» **Text segment**:
What are these things?
July 15, 2008 6:33 PM   Subscribe

What are these things? And what do they say?

I bought these 2 pictures (1 and alternate 1, 2 and alternate 2 ) at an estate sale / yard sale about a month ago. The people who sold them knew nothing about their origins. My translation attempts have gotten bogged down trying to interpret what the symbols actually are.

So does anyone know what type of art/lettering/whatever this is? What they are saying? Why they have page numbers at the top? What the deal is with the apparently faked aging process?
posted by aburd to Media & Arts (22 answers total) 6 users marked this as a favorite
 
Best answer: It's a rebus. "...(eye) consider w(hat) (yew) have (awl)ready done for my (bee)hoof, and t(hat)...." and so forth.
posted by katemonster at 6:43 PM on July 15, 2008


katemonster has it.

» **Information**:
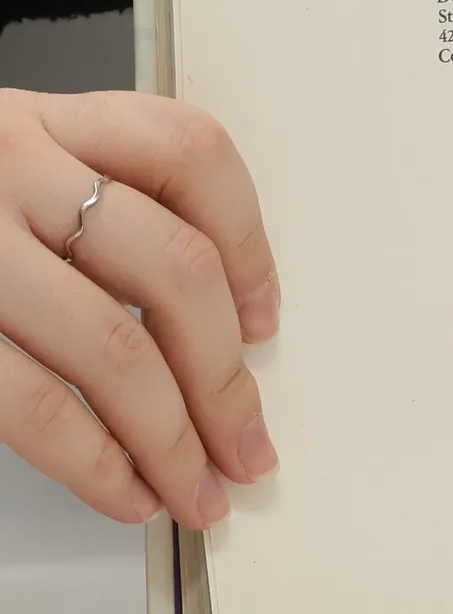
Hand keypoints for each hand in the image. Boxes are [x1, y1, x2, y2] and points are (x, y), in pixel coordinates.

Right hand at [0, 90, 279, 528]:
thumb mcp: (4, 166)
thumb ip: (90, 207)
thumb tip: (219, 326)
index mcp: (43, 120)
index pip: (190, 152)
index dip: (249, 242)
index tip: (265, 321)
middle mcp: (10, 168)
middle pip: (171, 266)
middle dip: (224, 377)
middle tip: (249, 448)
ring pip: (110, 346)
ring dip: (172, 438)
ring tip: (199, 493)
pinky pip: (32, 402)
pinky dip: (94, 461)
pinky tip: (126, 492)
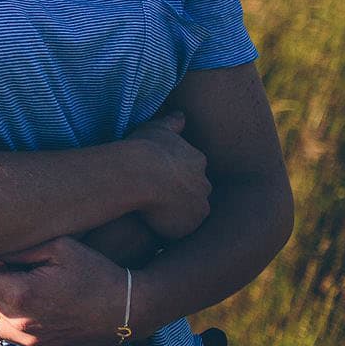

» **Exercise requirements**:
1. Summarize the thread about the two estate-sale pictures in two sentences.
2. Supply what follows the last line of the thread about the two estate-sale pictures.
The data can be set aside, as nothing here depends on it.

» **Answers by item number**:
1. A poster who bought two pictures at an estate or yard sale, from sellers who knew nothing of their origins, asks what kind of lettering they show, what they say, why they carry page numbers, and why they look artificially aged. The best answer identifies the pictures as a rebus and decodes the opening as "I consider what you have already done for my behoof, and that," and another reply agrees.

2.
posted by thinkingwoman at 6:44 PM on July 15, 2008


Best answer: It appears in the first one the devil is thanking Lord whatever for his services in spreading vice ("encouraging all manner of wickedness, by gaming..." and promising that he will be a privy counsellor forever. It involves some business in Germany.
No clue what the source is or why the page numbers, but that's what I can make out so far.
posted by katemonster at 6:57 PM on July 15, 2008


Response by poster: I've been wondering what that darn bush was this whole time. And to be honest, I've never before even heard of a yew bush.
posted by aburd at 7:03 PM on July 15, 2008


Best answer: They look like rebuses. The first is maybe
A (letter) (to) Sir L--e Dund(ass):

(Eye) consider w(hat) (yew) have (awl)ready done for my (bee)half, and t(hat)
... never again hap(pen) (to) (bee) in (yew)r way to (ass)ist my emmissaries
... (eye) (can?)not forb(ear) (lamb)enting (yew)r late mis(fort)une, (to) re(cap)itulate (awl)
I like "ser(vice)s" and "the y(ear) (fort)y-6."

I can make out most of the words but not much of the meaning.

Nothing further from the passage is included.